Attackers reverse-engineer risk models, test variations, and learn how to avoid detection.

Meanwhile, legitimate users get flagged, delayed, or locked out. That frustration leads to abandoned transactions, dropped accounts, and support tickets that erode brand trust.

In high-growth environments, such as a scale-up fintech onboarding new users, detection-centric systems can be especially punishing. False positives at the KYC stage not only increase friction but also risk driving away good customers before they’ve even started using the product.

What Financial Fraud Prevention Really Means

Banking fraud prevention evolves the status quo fraud posture.

Instead of assessing how “risky” an action looks, it verifies whether the action is being taken by the legitimate person and does so across the entire session, not just at login.

For example, biometric fraud prevention tools like IronVest combine:

  • Liveness detection to confirm the user is physically present, not spoofed.
  • Behavioural analytics (e.g., typing patterns, mouse movements) to continuously verify identity.
  • Session-level monitoring to ensure every action (e.g., transfers, changes to account info, and logouts) is made by the verified user.

This approach reduces fraud and improves the customer experience by removing unnecessary verification steps. Authentication occurs invisibly, in the background, without compromising usability.

Fraud Detection vs. Prevention

If your business has a fraud issue, there are two kinds of approaches you can take to fight it:

  • Fraud detection is reactive. It relies on risk scores, static rules, and post-event analysis. It attempts to detect fraud after it has begun. Think traditional banking fraud detection tools like Mastercard’s Decision Intelligence suite.
  • Fraud prevention, on the other hand, is proactive. It’s built to stop fraudulent activity before any harm is done. Instead of guessing who might be a risk, it verifies continuously that the person taking action is legitimate.

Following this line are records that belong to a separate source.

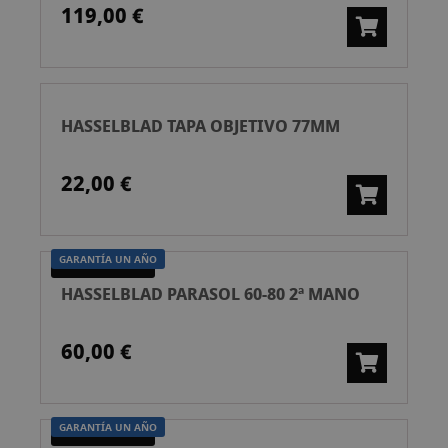
119,00 €
HASSELBLAD TAPA OBJETIVO 77MM
22,00 €
GARANTÍA UN AÑO
SEGUNDA MANO
HASSELBLAD PARASOL 60-80 2ª MANO
60,00 €
GARANTÍA UN AÑO
SEGUNDA MANO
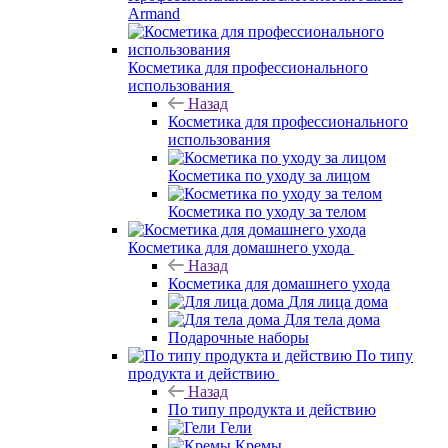
Armand
Косметика для профессионального
использования
Назад
Косметика для профессионального
использования
Косметика по уходу за лицом
Косметика по уходу за телом
Косметика для домашнего ухода
Назад
Косметика для домашнего ухода
Для лица дома
Для тела дома
Подарочные наборы
По типу
продукта и действию
Назад
По типу продукта и действию
Гели
Кремы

An example of a fraud prevention solution is IronVest Authentic Action technology.

Lessons from Fintechs and Challenger Banks

The difference between fraud detection and protection is most apparent in fast-moving fintechs.

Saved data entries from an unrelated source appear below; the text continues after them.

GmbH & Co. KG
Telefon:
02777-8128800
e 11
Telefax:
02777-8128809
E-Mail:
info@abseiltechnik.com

Early-stage fintechs often default to lightweight fraud tools, such as basic device checks, email validation, and off-the-shelf risk-scoring APIs.

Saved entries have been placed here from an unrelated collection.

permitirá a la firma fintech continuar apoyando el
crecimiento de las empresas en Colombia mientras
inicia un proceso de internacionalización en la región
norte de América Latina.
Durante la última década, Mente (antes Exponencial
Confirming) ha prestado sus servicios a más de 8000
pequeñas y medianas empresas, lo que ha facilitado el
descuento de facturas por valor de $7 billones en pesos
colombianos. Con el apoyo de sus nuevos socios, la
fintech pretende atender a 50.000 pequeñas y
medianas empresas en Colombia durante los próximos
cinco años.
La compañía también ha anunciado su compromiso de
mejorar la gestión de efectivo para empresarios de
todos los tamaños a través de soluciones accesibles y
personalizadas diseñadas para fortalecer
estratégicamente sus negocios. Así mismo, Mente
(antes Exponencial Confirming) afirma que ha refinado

These are sufficient at a low scale but often break down under growth.

Revolut, for example, faced criticism for freezing legitimate accounts due to false positives during rapid expansion.

More mature platforms, such as Plaid and Stripe, have begun to integrate continuous user verification, particularly for high-risk services like account linking, payouts, or financial data sharing.

Others, such as Feedzai and ComplyAdvantage, focus on behavioural analysis and collaborative intelligence to predict and prevent fraud in real time before users ever see an alert.

Key takeaway: Companies that adopt a preventive approach early tend to scale more smoothly, reduce support costs, and retain a higher percentage of high-value users.

Prevention Supports Compliance and Efficiency

There’s a common misconception that prevention is a “nice to have” – something that comes after core detection is in place.

In reality, prevention helps meet compliance obligations and reduces long-term costs.

In the EU, for example:

  • PSD2 mandates strong customer authentication, but most banks still only enforce this at login or transaction points.
  • The upcoming PSD3 framework and the AI Act both emphasise the importance of auditability and transparency in real-time decision-making.
  • Deterministic identity verification, a hallmark of protection systems, produces auditable logs that meet these evolving standards far better than probabilistic detection models.

Operationally, protection helps reduce fraud alert volumes, false positives, and manual investigations.

Fraud teams can spend less time triaging ambiguous signals and more time improving models and workflows. Compliance teams benefit from better logs. Customer support sees fewer complaints.

In other words, by shifting from detection to prevention, businesses not only stay ahead of evolving fraud tactics but also gain a competitive advantage.